As I started to get emotional, I attempted to hold the crying in. The problem with that, I now realize, is that it will come out in some form or another. You’ve gotta simply let it out. Bawl. Blow your nose. Let the tears flow.

But since I tried to stop the crying, I started to hyperventilate and then everything came out in front of 300 people, in the form of a SNORT…amplified throughout the room.

I can’t express to you how mortified I felt. Add to that my ugly cry face and I was quite embarrassed. However, since it was a memorial service, no one laughed or even mentioned it. It’s an unwritten rule.

My own superpower revealed

After the memorial service, as I replayed the embarrassing details of my speech over and over in my head, as though that would lessen the sting, I realized that I actually have a superpower. I have the power to make people feel, with such intensity, that they are physically weakened.

My snorts. My tears. My trembling lips. They all give me the power to bring a 200-pound, grown man to tears.  And although my vulnerability and honesty could never stop a bullet, I am able to touch someone’s heart.

More than just an anecdote

It’s been a little more than two months since she passed away, but I still get teary eyed when I think about her in the hospital. I wanted to write this piece because I often used her “character” in my posts. This story, however, was meant to show that she was more than just a humorous anecdote. And so this whole writing process allowed me to reflect. It made me realize that she spent most of her life taking care of other people. And, that’s the reason she didn’t show her feelings; she was too busy taking care of other people…being strong for others. She wanted to be strong for us.
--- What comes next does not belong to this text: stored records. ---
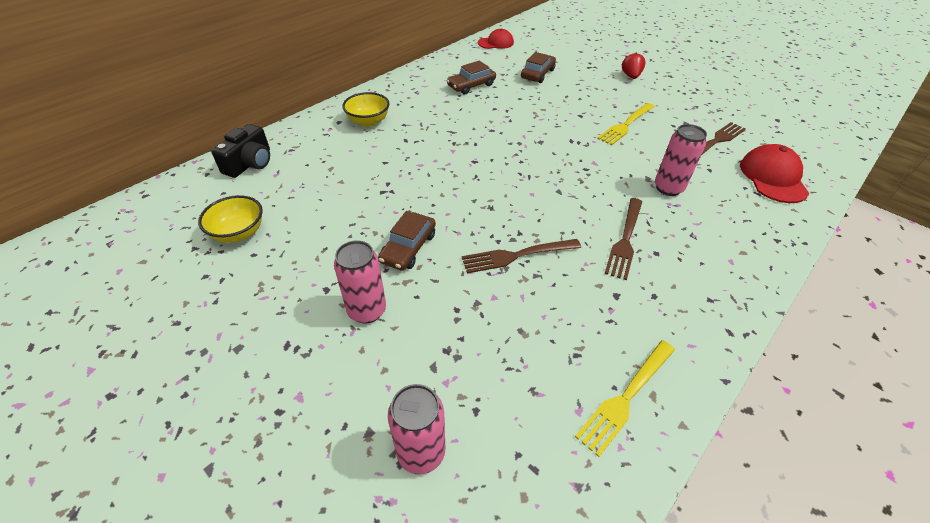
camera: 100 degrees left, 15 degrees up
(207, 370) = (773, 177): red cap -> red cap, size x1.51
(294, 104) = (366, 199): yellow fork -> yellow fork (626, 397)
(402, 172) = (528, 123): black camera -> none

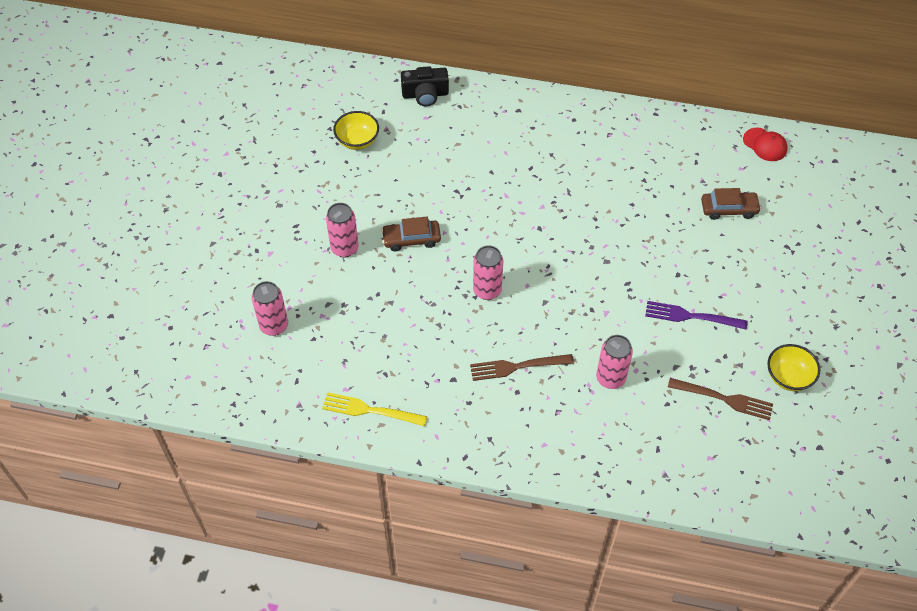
camera: 60 degrees right, 10 degrees up
(368, 121) = (535, 129): yellow bowl -> yellow bowl (788, 377)
(471, 85) = (657, 167): brown car -> none
(517, 255) = (450, 305): brown fork -> none
(518, 221) = (487, 290): none -> pink can
(626, 125) = (691, 316): yellow fork -> purple fork
(630, 76) = (799, 290): red strawberry -> none
(773, 177) = (694, 457): red cap -> none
Even at the end, when she was at her weakest point, she was her strongest. I held her hand, something I hadn’t dograndmotherne since I was a little girl. She looked at me and said, “I’m okay. I’m okay.” And so I left the hospital thinking I would see her at home soon. But, she passed away the next day.

Our very own

It took me a long time to finish this post. It’s been one of the most challenging and tear-filled posts I’ve written. But it’s helped me to let it all out. Bawl. Blow my nose. Let the tears flow.

My grandmother will live on in our hearts. She will always be our very own superhero.